Then download rRNAs (e.g. from RefSeq). For the members of the group you can use the following file:

cp /scicore/home/zavolan/gypas/projects/resources/human/rRNA/txome_rRNAs_joao.fa .

Finally copy or create a file with oligos. For the members of the group you can use the following file:

cp /scicore/home/zavolan/gypas/projects/resources/human/rRNA/oligos.txt .

Configure and run workflows

As mentioned earlier two snakemake workflows are available. One that prepares the annotation files (e.g. generation of index files etc) and one that processes the Ribo-Seq data.

Prepare annotation workflow

First of all go to the 'snakemake/prepare_annotation' directory and fill in the 'config.yaml' file. To make sure that everything is configured properly create a dag of the workflow.

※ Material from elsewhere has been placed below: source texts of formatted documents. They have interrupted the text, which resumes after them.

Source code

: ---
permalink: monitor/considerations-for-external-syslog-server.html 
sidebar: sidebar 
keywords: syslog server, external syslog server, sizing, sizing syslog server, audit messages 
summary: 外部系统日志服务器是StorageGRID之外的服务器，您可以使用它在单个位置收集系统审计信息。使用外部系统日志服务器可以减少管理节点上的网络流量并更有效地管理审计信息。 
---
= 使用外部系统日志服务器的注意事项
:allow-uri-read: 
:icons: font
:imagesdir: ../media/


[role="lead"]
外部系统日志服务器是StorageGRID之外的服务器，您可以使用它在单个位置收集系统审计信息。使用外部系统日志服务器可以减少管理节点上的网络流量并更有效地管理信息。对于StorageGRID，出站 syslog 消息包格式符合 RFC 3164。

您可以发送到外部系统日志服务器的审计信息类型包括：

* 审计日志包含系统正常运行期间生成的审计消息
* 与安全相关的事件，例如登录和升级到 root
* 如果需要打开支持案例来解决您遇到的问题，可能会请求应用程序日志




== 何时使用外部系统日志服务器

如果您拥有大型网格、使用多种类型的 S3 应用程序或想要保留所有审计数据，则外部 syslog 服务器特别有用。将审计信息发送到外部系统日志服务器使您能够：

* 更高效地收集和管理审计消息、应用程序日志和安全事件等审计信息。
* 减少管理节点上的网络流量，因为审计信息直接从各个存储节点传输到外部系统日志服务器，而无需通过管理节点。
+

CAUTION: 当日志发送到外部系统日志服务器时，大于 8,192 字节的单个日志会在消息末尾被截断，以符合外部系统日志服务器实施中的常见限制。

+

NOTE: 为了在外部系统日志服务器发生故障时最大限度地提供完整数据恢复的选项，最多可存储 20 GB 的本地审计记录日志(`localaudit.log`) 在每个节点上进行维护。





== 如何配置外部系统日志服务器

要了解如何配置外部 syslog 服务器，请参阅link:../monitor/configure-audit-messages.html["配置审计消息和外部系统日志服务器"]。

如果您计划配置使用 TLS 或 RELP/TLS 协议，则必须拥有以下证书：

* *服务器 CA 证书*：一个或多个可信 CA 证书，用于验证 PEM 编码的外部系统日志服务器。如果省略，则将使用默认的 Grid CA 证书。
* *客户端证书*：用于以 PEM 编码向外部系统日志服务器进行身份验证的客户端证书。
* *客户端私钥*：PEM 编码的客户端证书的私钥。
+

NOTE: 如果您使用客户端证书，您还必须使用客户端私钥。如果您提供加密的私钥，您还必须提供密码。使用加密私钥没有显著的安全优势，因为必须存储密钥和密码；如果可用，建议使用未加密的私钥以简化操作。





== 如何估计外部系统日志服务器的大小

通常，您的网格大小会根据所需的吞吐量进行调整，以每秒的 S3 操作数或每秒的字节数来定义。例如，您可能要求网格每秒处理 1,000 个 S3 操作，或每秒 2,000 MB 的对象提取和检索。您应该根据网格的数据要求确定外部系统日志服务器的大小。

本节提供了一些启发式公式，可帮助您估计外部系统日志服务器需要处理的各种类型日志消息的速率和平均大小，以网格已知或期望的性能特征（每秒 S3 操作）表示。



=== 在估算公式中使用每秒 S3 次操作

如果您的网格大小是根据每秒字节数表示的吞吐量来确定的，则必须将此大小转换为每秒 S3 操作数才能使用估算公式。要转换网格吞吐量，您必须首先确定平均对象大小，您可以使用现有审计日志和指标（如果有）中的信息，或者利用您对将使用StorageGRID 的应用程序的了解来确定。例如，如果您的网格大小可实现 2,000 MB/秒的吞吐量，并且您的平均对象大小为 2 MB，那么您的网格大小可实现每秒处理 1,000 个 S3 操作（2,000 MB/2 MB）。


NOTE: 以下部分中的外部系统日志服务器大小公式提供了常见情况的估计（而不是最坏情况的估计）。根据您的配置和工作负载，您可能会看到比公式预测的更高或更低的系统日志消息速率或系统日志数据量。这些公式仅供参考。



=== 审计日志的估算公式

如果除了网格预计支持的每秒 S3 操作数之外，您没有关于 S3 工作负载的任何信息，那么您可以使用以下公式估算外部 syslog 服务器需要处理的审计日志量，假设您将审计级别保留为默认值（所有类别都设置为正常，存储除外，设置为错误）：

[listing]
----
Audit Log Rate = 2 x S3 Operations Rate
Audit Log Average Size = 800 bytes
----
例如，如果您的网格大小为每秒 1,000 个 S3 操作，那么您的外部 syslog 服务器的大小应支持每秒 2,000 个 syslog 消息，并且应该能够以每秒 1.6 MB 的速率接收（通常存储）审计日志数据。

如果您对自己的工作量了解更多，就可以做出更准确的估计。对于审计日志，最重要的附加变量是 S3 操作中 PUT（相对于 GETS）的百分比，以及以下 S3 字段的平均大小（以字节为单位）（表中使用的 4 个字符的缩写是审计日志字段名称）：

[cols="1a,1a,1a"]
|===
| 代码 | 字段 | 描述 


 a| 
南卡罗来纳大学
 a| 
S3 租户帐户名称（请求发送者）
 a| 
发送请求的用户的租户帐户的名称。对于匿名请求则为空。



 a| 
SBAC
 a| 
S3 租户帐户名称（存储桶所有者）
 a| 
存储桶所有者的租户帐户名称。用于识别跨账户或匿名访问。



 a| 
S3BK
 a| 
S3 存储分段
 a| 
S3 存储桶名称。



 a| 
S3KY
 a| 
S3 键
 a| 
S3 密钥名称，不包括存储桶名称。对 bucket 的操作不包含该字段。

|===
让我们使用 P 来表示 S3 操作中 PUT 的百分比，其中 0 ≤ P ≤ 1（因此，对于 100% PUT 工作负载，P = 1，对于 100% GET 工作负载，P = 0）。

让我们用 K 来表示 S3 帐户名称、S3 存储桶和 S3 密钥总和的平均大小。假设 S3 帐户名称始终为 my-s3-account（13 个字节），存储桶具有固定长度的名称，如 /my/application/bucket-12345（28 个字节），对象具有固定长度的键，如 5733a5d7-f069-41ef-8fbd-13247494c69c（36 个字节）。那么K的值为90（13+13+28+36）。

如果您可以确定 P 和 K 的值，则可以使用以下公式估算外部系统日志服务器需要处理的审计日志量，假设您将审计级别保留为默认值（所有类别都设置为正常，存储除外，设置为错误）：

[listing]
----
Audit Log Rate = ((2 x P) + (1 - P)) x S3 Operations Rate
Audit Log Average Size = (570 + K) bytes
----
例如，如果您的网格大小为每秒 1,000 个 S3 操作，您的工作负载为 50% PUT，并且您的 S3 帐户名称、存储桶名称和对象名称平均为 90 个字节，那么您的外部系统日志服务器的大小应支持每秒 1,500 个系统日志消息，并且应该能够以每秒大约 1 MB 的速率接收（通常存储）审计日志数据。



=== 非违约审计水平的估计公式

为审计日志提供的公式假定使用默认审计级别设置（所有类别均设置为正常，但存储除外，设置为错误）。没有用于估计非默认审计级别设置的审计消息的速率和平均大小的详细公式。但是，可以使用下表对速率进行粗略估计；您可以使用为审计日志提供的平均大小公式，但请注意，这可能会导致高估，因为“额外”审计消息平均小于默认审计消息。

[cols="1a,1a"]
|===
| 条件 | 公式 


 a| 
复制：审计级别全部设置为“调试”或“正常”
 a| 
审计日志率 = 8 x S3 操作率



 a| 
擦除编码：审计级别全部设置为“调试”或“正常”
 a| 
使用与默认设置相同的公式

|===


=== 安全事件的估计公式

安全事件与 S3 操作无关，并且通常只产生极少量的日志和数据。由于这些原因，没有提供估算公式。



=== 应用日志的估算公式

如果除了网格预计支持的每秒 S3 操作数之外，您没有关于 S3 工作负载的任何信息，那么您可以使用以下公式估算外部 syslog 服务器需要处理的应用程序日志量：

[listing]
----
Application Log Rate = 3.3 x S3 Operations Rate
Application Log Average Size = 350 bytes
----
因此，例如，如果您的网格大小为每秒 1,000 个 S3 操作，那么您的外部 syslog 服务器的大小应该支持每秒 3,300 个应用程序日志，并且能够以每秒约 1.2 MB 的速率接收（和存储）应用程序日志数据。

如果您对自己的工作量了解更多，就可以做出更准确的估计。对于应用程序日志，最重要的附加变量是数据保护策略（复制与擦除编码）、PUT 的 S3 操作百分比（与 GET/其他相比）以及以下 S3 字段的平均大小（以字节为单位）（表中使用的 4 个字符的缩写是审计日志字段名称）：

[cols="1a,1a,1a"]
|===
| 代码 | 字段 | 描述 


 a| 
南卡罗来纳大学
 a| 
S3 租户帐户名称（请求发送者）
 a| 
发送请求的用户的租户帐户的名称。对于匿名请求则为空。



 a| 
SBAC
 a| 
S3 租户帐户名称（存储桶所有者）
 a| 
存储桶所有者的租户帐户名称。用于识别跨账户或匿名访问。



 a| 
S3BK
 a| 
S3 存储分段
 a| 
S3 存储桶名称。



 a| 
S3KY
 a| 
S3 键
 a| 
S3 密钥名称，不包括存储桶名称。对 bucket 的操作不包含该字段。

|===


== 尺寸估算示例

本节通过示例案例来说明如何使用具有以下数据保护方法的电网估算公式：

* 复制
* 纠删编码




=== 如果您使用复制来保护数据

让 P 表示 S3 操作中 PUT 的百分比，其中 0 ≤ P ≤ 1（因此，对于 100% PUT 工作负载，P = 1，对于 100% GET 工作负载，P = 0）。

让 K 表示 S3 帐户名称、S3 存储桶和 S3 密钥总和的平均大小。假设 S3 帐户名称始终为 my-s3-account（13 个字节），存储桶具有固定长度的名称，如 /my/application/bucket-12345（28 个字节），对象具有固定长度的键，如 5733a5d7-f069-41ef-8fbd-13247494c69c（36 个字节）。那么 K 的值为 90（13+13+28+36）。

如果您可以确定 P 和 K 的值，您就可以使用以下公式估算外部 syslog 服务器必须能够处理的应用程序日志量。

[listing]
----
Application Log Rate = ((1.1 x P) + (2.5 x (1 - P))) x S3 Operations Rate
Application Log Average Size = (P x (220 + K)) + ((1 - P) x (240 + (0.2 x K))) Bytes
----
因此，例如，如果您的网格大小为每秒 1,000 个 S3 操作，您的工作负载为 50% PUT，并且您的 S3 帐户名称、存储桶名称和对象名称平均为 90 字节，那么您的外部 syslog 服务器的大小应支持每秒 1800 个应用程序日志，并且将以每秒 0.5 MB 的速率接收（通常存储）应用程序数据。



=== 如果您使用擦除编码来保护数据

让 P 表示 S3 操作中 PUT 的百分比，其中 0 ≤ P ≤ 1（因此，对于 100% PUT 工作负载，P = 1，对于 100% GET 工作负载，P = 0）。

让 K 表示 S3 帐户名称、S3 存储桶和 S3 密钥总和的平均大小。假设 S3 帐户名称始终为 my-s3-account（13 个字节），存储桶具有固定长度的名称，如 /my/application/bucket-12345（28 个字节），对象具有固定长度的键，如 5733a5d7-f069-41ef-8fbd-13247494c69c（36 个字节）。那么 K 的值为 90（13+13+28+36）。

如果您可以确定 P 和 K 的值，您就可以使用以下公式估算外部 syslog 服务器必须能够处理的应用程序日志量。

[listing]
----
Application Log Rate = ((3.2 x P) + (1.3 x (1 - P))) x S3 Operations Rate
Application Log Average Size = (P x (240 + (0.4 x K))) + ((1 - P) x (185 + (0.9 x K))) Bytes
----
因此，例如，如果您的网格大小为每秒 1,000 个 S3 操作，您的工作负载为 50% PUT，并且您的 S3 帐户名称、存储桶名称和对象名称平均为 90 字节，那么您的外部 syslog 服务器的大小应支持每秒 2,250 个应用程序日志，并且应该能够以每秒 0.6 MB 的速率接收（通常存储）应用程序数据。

bash create_snakemake_flowchart.sh

And finally run the pipeline. This script is configured for the Slurm Workload Manager

nohup bash run_snakefile.sh &

Process data workflow

Once the prepare_annotation pipeline is complete you can move to the 'snakemake/process_data' directory. Copy or create a hard link of the Ribo-Seq samples you want to process in the 'samples' directory. Fill in the config.yaml file.

Create the dag

bash create_snakemake_flowchart.sh

And finally run the pipeline. This script is configured for the Slurm Workload Manager

nohup bash run_snakefile.sh &